Melbourne's Orthodox rabbis are this week launching a range of programs in a bid to relate better to younger Jews and to become more professional.
On Thursday the Rabbinical Council of Victoria (RCV) will unveil a number of projects at a gala reception in the presence of Victorian Government ministers, community dignitaries and young people.
Speaking in the lead-up to the event, RCV president Rabbi Yaakov Glasman said the rabbis are hoping to offer their expertise to the community in different ways.
“The RCV hopes to work in collaboration with other communal organisations and believes the Victorian rabbinate has a wealth of knowledge and experience to offer the Jewish, and indeed, wider community,” the North Eastern Jewish Centre rabbi said.
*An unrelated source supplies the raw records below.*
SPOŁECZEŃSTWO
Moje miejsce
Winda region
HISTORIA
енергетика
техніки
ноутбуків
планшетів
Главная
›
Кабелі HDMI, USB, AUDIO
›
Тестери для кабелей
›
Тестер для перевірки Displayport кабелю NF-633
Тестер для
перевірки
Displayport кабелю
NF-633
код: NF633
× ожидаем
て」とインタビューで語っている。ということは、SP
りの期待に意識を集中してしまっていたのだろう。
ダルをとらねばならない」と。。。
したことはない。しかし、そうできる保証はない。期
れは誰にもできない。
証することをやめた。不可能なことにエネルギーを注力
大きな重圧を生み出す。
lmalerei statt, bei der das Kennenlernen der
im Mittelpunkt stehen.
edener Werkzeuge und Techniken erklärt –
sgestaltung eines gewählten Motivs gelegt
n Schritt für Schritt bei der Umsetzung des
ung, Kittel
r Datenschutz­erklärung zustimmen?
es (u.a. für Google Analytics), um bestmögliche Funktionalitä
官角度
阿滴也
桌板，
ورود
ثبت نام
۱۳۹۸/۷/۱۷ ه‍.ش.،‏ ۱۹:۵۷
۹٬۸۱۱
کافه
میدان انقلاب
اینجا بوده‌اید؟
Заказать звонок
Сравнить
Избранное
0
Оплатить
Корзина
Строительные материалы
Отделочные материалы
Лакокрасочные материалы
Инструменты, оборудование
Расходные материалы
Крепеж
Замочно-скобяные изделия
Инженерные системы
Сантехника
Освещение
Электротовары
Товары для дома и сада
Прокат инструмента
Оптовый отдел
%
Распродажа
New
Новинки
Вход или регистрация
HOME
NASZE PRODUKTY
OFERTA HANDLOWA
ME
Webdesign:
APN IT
One way it hopes to do this is through the “Mashpia” or mentoring program, which will link rabbis with young Jews.
“The purpose of this initiative is to encourage young Jewish adults, particularly in their latter formative teenage years, to feel comfortable thinking and speaking about matters relating to spirituality and religion, which some may feel naturally inhibited to do because of societal norms and expectations,” he said.
Those older than school age will also be catered for, with Rabbi Glasman hinting at a program that will help young adults entering the workforce find a place in their busy lives for religion.
Some of the community’s most prominent businessmen are being engaged to assist.
The other area the RCV is pushing into is professional development. “We want to be professional, we don’t want rabbis to deal with crises en route,” the president said.
These initiatives are currently being sponsored by the Victorian Multicultural Commission, but Rabbi Glasman said the community will also be called upon to assist.
“We want communal donors to recognise that investing in the rabbinate is worthwhile.”